What is needed — Every entry below must be transcribed word for word, and the images must be left out.
──────── Data supplied ────────
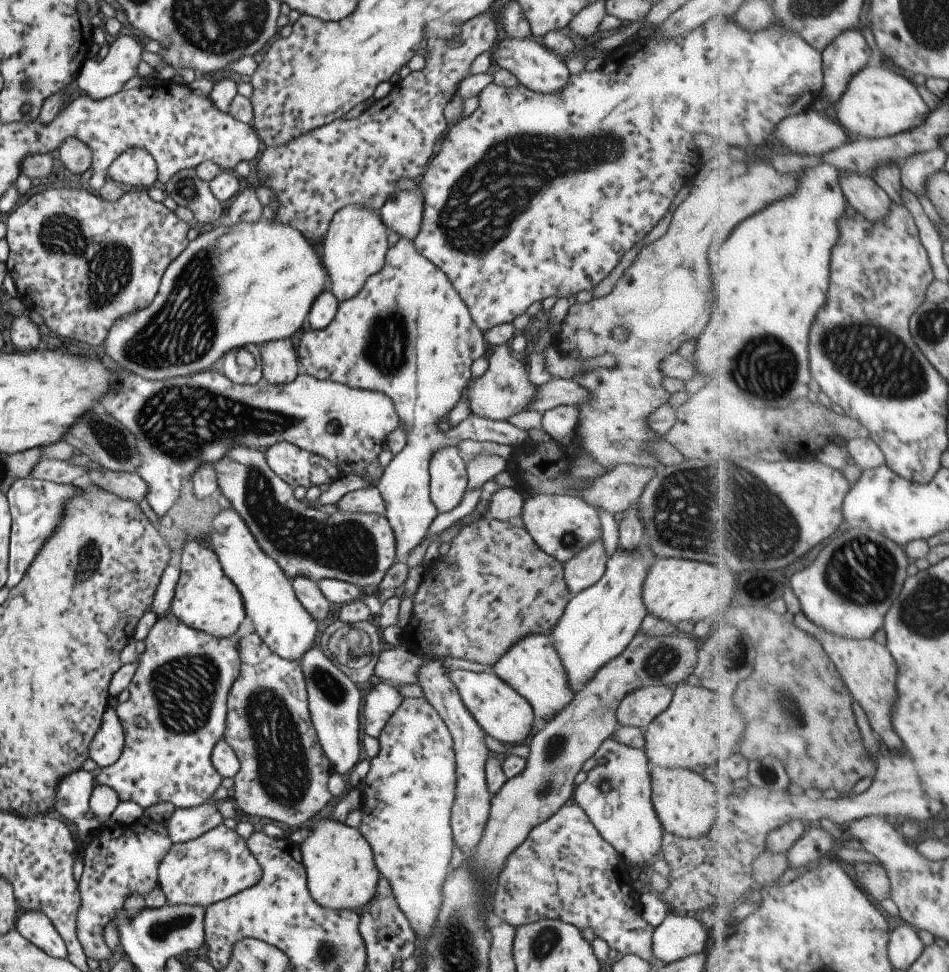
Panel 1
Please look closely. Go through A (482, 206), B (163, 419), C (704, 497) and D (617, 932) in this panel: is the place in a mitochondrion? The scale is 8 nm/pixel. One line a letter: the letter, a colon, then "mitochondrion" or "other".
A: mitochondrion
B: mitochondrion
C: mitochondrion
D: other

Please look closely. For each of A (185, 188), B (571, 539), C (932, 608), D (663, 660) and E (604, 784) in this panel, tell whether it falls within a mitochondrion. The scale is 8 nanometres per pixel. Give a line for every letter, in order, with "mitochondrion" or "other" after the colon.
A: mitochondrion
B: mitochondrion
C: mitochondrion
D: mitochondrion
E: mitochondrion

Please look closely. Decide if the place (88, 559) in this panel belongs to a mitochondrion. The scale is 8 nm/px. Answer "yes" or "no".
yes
────────
Written answer —
Panel 1
Please look closely. Go through A (482, 206), B (163, 419), C (704, 497) and D (617, 932) in this panel: is the place in a mitochondrion? The scale is 8 nm/pixel. One line a letter: the letter, a colon, then "mitochondrion" or "other".
A: mitochondrion
B: mitochondrion
C: mitochondrion
D: other

Please look closely. For each of A (185, 188), B (571, 539), C (932, 608), D (663, 660) and E (604, 784) in this panel, tell whether it falls within a mitochondrion. The scale is 8 nanometres per pixel. Give a line for every letter, in order, with "mitochondrion" or "other" after the colon.
A: mitochondrion
B: mitochondrion
C: mitochondrion
D: mitochondrion
E: mitochondrion

Please look closely. Decide if the place (88, 559) in this panel belongs to a mitochondrion. The scale is 8 nm/px. Answer "yes" or "no".
yes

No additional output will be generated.